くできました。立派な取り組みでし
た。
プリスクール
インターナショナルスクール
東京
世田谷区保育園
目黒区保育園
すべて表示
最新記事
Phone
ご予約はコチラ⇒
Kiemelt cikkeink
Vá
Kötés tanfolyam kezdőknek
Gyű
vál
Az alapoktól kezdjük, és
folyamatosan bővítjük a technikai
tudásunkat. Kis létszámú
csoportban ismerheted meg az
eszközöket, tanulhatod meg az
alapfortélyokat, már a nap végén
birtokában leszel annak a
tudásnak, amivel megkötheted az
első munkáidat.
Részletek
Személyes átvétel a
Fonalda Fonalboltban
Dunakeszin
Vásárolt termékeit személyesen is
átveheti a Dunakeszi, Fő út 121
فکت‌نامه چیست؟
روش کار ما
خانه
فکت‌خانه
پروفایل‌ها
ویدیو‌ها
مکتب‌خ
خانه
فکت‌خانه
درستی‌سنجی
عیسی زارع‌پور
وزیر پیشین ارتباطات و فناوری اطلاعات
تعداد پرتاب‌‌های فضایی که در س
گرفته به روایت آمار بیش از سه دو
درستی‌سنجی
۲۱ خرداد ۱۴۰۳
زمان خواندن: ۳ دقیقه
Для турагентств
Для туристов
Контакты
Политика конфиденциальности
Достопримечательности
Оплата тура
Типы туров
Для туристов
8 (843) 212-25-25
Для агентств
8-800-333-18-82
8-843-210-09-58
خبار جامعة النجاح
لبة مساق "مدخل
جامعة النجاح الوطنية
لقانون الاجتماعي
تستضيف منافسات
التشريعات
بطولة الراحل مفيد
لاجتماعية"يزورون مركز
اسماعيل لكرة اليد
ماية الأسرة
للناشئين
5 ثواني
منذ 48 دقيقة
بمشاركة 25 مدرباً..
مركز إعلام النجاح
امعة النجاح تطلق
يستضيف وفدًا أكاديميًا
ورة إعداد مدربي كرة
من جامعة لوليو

—————

> **Request**
Each line that mentions the string "النجاح" must be copied from the listing.

> **Result of the task**
خبار جامعة النجاح
جامعة النجاح الوطنية
مركز إعلام النجاح
امعة النجاح تطلق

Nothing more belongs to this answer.